I've had no pedal issues with my r brakes all around and mustang master :e-shrug:

I will say my pedal is a little touchy. Not lock the brakes up touchy, but someone that hasn't driven the car will find the pedal sensitive.

Same experience. Ended up switching to the earlier, smaller, single-diaphragm booster and think it is just right with the mustang master and caddy calipers.
 
Do you know approx what years I should be looking at for this?

I got mine from Rockauto, A-1 CARDONE 535890, that was for a 1977 240. Looks like they are currently out of stock though. Maybe one of the fellas that services the wanted adds on here will have one on their shelves?
 
I've had no pedal issues with my r brakes all around and mustang master :e-shrug:

I will say my pedal is a little touchy. Not lock the brakes up touchy, but someone that hasn't driven the car will find the pedal sensitive.

Mine is the opposite of that. I have the new mustang master here with the bigger bore but have yet to install. Im still in the middle of a custom wooden barn door build. Hoping to get to the swap in a few days.
 
When I tried using a larger that stock master cylinder (Ford F-Series) on my 88 765 with Jumbo brake upgrade the brake pedal was nearly impossible to press, the pedal was rock hard. I installed a 2000 Ford Ranger master cylinder with 1.0625 inch bore and it was a good option. A 1/16 inch difference in bore size makes a huge difference. I also learned that the 700/900 cars with Jumbo Brakes used a brake pedal with a different ratio. So matching the brake pedal ratio to the master cylinder is a good idea.
 
And now the results:

I am at fault for both issues. I clearly did my math wrong on the extension of the push rod, it was about 15mm short and I bought the wrong master cylinder. I bought a SVT when I should of bought the GT one. All is fixed and brakes are great and feel the same as they did when I bought the car back in 2007
 
Glad to hear that man, I'm sure you're happy it wasn't something more labor intensive.

When available could you please share the part number for the GT Master cyl you purchased?
 
Glad to hear that man, I'm sure you're happy it wasn't something more labor intensive.

When available could you please share the part number for the GT Master cyl you purchased?

Been bugging me for about a year now. I wish the 5mp and under squeal would go away.

The part I bought is a Dorman M390185 LINKY
 
I've had no pedal issues with my r brakes all around and mustang master :e-shrug:
I will say my pedal is a little touchy.

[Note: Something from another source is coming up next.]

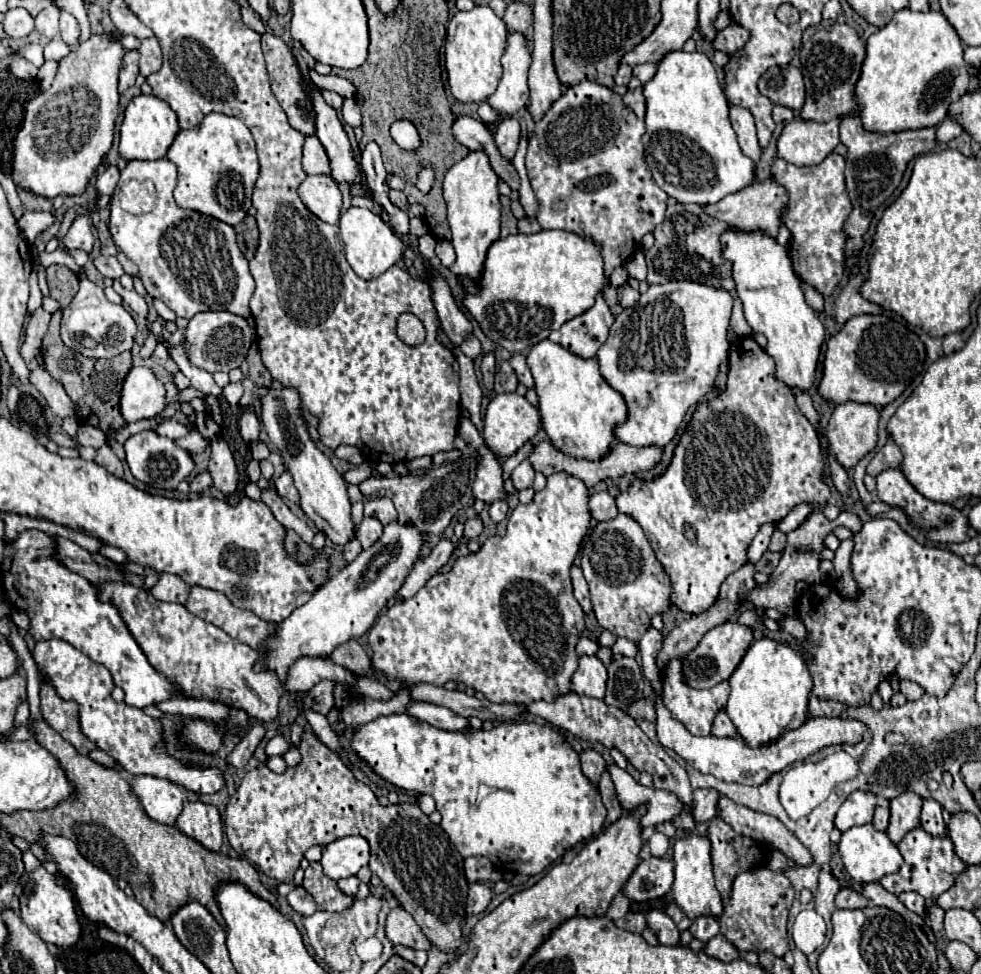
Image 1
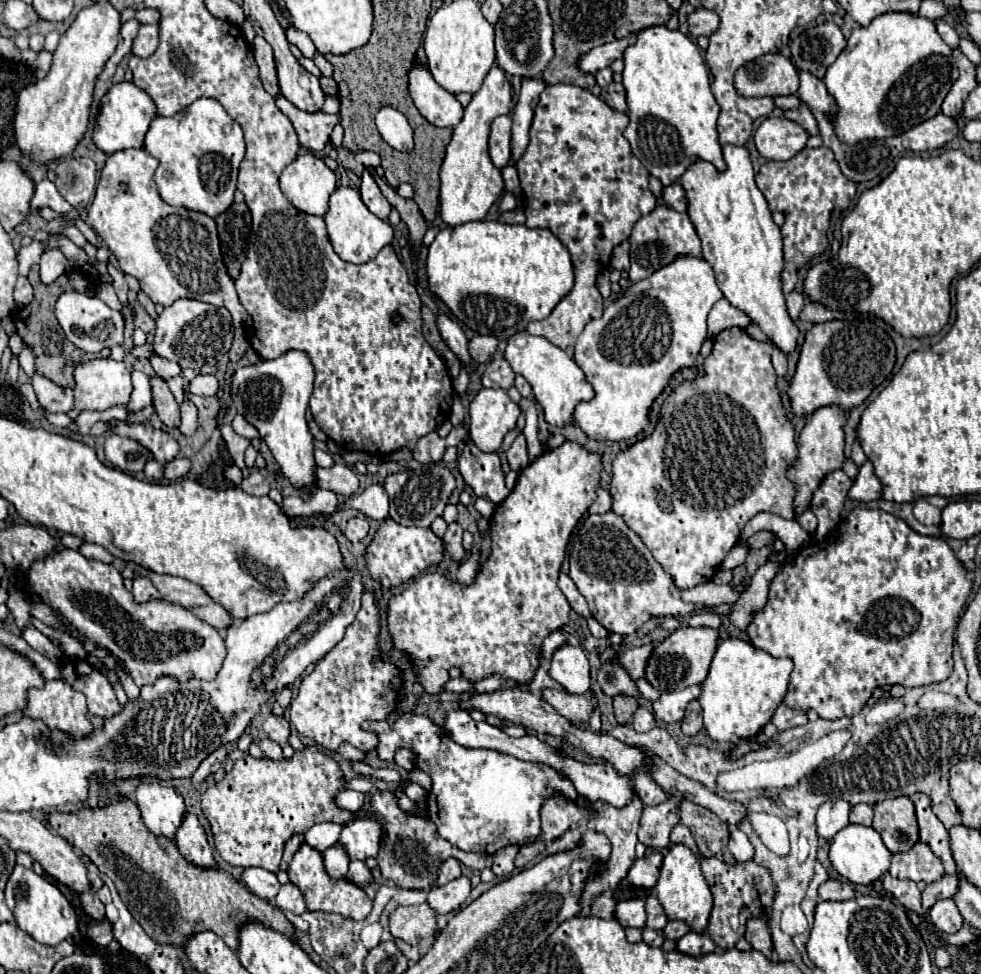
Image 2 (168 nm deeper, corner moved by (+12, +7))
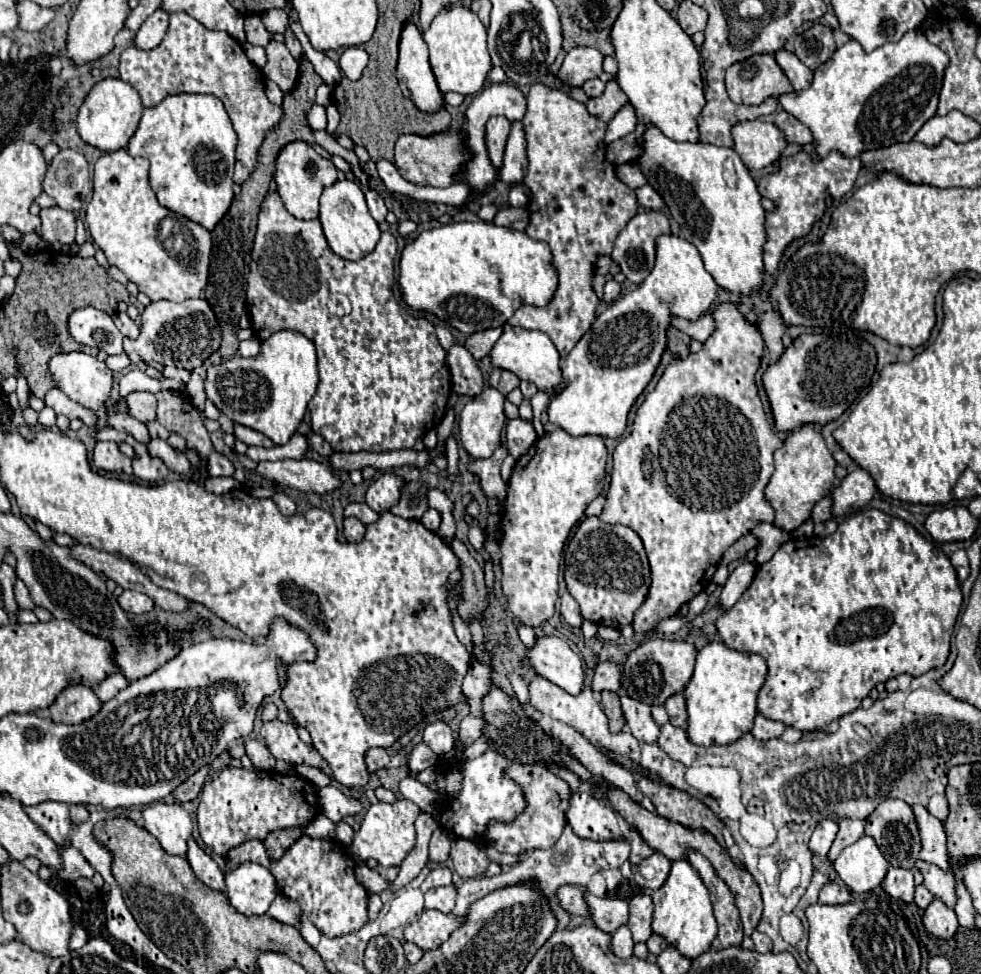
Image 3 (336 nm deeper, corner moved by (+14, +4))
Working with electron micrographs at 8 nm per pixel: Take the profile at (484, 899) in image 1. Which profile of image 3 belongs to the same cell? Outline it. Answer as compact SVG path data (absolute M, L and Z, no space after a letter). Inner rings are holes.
M441 886L425 892L425 908L435 908L449 914L455 908L455 886Z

Not lock the brakes up touchy, but someone that hasn't driven the car will find the pedal sensitive.

The rod length is important to get right. If you haven't you need to replace the adjustment screw on the end of your brake booster rod. The stock rod isn't long enough to work with the mustang master.

Have R calipers f/r in my ’93 960 sedan with 330 mm R-discs, stock R brake pads with Mustang MC including rod extension. Together with replacing the MC the rod was extended. So what symptoms occur when f.i. the rod is just too short. The brakes are pretty touchy. Slowing down by just touching the brake pedal instantly activates the safety-belt locks. Took some time to get used to that at first. But on the other hand when I brake firmly at around 60 mph, the braking effect is only average. At a certain point deceleration does not increase when the pedal is pressed even harder. The brake force remains the same. Locking the wheels is absolutely impossible, far from triggering ABS. Dangerous situation. Vacuum issue? Using Chrysler E-throtltle. No leaking tubes.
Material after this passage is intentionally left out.